The strategic point in all of this is that you can't use a surplus of talent model when a surplus of talent doesn't exist. In a talent scarcity situation you need to attract the best in, not weed them out. This requires a high touch relationship approach offering true career growth rather than an impersonal transactional process offering people ill-defined lateral transfers.
The People Leg: Offer Career Moves, Not Lateral Transfers
Regardless of the job, the best people have no need or desire to consider ill-defined lateral transfers. Generic job postings that over-emphasize "must have" skills, experiences and competences are proof of this surplus of talent process design mindset.
Instead, jobs need to be customized to attract top talent based on the person's intrinsic motivators to excel, and the evaluation process must be slowed to demonstrate that these jobs offer true growth. This is comparable to the discovery step in solution selling where buyer and seller develop win-win solutions. As important, the decision criteria used to make an offer and the criteria used by the candidate to accept it must be aligned emphasizing long-term opportunity, not short-term convenience or compensation.
The Process Leg: Think System, Not Duct Tape
Too many hiring processes today are nothing more than a bunch of independent processes duct-taped together to form a so-called hiring process. The result is a hodgepodge of wasted activity rather than a well-tuned hiring machine.

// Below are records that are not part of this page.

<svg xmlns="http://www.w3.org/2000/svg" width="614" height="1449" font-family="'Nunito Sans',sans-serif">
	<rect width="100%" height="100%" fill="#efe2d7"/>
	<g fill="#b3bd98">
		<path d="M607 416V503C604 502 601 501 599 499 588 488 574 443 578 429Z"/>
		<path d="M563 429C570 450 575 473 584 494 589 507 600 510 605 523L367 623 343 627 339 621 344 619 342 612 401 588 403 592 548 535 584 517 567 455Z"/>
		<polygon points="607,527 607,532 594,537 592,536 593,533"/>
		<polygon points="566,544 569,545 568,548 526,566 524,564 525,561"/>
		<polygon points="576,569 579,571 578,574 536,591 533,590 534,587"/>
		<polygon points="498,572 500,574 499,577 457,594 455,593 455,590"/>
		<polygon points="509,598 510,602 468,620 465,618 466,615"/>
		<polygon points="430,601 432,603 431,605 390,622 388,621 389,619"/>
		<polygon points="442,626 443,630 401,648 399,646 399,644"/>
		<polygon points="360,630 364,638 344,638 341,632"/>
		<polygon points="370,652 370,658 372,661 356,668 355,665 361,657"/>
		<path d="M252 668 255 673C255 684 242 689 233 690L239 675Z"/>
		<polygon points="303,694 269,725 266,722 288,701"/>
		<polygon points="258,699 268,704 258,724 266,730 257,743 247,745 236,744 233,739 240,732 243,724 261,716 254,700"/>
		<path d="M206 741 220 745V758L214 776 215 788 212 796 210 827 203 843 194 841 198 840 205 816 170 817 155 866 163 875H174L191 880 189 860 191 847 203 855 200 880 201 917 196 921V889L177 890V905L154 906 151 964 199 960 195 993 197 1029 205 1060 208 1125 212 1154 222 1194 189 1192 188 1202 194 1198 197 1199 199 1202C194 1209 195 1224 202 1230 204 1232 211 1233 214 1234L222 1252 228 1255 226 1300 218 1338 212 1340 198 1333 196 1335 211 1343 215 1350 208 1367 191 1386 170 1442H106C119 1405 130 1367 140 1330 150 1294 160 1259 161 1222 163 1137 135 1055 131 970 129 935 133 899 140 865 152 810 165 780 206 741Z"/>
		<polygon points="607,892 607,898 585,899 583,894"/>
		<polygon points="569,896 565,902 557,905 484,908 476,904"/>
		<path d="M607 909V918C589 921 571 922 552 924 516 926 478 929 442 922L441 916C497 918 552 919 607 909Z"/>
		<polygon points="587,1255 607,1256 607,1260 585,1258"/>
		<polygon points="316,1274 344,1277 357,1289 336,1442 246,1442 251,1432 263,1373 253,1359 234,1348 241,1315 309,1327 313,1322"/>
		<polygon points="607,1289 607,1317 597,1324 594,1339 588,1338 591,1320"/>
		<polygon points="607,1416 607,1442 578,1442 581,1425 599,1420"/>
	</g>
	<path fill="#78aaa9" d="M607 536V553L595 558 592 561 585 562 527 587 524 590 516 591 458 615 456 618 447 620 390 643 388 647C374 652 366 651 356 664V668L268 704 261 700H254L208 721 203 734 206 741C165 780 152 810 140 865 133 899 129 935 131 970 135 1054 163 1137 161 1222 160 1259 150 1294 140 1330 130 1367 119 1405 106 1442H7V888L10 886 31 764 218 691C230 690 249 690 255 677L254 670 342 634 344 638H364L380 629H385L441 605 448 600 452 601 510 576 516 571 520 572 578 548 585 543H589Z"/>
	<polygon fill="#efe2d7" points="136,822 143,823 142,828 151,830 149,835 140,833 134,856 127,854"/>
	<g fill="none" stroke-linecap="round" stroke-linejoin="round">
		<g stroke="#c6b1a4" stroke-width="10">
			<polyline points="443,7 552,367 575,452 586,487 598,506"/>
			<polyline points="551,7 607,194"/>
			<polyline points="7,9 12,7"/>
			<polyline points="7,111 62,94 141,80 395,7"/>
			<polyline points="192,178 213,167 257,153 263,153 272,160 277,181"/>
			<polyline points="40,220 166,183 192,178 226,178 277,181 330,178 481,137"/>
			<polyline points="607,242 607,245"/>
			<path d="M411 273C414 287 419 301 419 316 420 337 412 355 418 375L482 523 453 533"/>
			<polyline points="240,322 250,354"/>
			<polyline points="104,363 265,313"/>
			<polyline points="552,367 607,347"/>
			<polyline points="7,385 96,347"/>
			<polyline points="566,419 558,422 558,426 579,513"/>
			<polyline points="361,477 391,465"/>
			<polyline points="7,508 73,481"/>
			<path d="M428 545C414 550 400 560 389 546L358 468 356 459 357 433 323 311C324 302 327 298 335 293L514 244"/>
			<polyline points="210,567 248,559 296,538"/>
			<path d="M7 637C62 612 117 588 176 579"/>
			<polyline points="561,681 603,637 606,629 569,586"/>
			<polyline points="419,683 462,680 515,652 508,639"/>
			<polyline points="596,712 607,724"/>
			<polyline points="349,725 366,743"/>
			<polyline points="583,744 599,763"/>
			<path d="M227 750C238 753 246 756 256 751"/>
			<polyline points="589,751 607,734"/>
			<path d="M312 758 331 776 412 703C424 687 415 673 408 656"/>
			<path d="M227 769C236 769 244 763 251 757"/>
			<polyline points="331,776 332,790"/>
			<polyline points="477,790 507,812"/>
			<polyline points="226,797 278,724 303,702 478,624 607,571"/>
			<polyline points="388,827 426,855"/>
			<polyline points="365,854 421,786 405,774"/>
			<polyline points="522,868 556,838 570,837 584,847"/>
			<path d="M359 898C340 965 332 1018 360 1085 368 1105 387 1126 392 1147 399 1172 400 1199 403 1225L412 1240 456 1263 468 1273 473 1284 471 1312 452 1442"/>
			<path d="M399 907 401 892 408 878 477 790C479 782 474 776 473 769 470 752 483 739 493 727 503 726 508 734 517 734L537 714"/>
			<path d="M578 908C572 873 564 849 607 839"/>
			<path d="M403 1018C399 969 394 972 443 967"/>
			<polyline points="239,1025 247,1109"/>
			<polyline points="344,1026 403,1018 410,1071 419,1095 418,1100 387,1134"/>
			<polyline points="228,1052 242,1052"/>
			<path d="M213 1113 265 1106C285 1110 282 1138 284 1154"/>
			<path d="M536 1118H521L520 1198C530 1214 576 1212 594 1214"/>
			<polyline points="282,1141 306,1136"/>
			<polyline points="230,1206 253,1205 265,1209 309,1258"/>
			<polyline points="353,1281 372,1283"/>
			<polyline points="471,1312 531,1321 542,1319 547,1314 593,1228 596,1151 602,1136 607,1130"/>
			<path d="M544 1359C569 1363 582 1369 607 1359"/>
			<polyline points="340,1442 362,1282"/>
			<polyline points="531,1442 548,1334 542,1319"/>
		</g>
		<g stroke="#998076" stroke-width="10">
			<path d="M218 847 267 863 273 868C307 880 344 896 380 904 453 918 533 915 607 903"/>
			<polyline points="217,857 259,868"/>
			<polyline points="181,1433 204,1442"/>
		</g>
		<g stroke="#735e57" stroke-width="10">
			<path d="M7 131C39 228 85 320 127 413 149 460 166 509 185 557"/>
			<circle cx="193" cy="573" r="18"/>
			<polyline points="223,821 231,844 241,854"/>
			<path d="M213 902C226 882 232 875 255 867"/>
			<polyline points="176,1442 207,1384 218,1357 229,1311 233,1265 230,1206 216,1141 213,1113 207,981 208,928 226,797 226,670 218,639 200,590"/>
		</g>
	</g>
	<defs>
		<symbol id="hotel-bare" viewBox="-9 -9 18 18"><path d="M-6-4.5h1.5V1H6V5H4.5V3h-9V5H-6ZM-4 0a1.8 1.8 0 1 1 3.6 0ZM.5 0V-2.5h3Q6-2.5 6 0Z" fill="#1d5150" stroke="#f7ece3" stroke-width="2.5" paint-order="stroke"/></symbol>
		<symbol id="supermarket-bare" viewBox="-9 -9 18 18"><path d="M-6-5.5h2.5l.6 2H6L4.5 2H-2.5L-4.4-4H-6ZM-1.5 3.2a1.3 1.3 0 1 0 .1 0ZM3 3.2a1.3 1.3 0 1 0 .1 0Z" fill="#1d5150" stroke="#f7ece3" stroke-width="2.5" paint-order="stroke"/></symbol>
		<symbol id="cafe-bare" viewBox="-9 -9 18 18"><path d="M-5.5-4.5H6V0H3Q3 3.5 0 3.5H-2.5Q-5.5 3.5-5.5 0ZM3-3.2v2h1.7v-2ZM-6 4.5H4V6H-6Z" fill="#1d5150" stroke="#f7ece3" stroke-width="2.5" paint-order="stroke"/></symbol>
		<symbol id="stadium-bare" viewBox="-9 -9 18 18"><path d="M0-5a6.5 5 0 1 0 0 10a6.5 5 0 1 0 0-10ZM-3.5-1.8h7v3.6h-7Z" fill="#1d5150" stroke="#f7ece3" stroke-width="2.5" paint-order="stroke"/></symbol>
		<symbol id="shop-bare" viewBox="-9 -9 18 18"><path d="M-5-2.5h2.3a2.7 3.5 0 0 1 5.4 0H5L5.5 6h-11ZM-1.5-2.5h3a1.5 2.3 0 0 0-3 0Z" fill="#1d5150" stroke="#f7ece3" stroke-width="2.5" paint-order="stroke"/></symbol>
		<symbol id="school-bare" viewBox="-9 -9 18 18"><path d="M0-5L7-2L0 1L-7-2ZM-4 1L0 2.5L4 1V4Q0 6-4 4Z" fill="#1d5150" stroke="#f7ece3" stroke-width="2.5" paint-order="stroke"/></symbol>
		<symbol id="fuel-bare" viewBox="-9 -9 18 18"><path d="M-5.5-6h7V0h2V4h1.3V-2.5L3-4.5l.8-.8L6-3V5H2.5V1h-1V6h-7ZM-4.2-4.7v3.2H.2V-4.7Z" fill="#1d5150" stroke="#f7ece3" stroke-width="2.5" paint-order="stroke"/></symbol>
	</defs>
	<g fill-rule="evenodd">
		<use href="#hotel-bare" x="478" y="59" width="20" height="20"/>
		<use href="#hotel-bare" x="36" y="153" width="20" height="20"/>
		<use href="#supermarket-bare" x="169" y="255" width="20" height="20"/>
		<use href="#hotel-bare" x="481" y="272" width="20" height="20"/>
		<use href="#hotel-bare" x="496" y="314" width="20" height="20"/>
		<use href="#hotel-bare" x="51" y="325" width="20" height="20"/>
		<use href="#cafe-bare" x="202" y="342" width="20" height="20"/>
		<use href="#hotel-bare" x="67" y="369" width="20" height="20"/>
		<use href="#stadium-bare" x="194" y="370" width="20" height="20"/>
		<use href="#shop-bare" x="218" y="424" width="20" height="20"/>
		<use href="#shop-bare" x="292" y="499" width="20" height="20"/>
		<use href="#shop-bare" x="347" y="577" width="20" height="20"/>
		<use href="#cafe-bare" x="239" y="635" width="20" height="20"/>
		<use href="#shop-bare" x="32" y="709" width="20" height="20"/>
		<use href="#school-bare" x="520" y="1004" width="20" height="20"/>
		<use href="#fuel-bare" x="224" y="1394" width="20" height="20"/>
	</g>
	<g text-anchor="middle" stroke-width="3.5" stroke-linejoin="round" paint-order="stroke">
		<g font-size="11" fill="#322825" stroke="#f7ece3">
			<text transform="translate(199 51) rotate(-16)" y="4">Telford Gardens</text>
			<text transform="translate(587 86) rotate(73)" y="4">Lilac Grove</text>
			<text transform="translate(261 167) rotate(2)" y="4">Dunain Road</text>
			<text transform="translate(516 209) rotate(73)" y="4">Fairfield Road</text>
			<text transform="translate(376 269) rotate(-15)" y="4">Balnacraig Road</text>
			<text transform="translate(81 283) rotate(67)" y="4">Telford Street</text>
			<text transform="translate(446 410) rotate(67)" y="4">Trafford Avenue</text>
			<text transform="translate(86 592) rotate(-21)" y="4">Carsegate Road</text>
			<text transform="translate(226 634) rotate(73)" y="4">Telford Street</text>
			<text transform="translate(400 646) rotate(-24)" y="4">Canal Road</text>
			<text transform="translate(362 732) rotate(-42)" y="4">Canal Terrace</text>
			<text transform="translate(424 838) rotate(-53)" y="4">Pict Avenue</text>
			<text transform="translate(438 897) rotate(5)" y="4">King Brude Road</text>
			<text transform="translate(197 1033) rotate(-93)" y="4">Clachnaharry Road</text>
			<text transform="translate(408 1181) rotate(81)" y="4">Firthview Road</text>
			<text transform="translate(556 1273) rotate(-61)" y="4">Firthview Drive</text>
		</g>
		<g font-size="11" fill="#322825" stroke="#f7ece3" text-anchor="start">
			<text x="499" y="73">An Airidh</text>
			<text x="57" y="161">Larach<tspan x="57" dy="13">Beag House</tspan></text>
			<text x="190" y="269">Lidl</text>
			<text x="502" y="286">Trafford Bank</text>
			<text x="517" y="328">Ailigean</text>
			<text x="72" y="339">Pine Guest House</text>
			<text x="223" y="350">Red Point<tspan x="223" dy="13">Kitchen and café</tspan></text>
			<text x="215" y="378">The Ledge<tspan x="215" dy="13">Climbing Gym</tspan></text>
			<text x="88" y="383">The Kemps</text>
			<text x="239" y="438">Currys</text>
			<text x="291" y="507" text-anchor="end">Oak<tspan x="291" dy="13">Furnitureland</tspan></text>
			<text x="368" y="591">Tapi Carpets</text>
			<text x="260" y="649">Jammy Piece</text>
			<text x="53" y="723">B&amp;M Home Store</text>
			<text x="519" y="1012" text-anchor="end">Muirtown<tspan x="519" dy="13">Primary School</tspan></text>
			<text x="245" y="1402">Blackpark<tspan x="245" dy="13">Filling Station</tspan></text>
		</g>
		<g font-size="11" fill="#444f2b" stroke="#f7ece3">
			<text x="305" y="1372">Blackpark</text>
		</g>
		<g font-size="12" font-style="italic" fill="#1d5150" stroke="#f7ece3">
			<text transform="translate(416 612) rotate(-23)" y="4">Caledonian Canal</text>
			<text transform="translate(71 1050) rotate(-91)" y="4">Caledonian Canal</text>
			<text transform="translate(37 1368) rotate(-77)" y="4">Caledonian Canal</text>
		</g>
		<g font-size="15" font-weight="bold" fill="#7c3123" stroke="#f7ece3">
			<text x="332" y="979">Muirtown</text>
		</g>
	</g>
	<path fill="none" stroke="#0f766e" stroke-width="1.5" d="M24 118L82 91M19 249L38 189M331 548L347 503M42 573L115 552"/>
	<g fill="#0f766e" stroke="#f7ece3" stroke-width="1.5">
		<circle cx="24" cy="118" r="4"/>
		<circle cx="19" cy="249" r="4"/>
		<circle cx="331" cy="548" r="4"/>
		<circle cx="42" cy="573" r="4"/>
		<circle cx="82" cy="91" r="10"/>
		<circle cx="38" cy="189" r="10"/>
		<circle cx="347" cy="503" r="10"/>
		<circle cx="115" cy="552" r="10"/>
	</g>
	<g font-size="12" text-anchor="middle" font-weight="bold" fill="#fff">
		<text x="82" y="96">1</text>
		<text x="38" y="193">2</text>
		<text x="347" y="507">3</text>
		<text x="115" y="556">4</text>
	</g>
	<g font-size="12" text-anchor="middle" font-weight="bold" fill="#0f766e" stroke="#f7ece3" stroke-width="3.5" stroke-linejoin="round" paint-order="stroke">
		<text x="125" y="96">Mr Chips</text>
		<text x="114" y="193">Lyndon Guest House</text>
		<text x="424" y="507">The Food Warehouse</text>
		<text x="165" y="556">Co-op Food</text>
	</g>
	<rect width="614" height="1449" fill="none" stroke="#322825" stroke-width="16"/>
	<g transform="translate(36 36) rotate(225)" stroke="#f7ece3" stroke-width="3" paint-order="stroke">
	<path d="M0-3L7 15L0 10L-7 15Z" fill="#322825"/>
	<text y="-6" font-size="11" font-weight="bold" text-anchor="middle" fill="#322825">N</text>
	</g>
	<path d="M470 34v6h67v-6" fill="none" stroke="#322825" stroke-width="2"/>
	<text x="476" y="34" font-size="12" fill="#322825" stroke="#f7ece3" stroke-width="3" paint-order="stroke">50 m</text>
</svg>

For example, at Nashville, I contended that the use of behavioral interviewing exacerbates the problem by focusing too much on avoiding hiring mistakes rather than attracting the best, which requires a mutual respect and discovery process.
I then demonstrated how Performance-based Hiring corrects for this fatal systemic flaw by designing every step in the hiring process based on how top people - both active and passive - look for and change jobs and how they make career hiring decisions.
Walking on All Three Legs: Walk the Talk
If talent is #1, then hiring managers need to be hired, measured and promoted on how well they do!
To get started walking this path, try to figure out what you'd do if you were a recruiter or hiring manager or business leader and were only given three shots at hiring someone. I suspect you'd work backwards building some type of three-legged stool. And even if it was a bit off kilter at first, you'd soon figure out what you need to do to eliminate the problem. To get started walking even faster, if the first candidate you meet is not hirable, stop everything and figure out why not, because you only have two attempts left.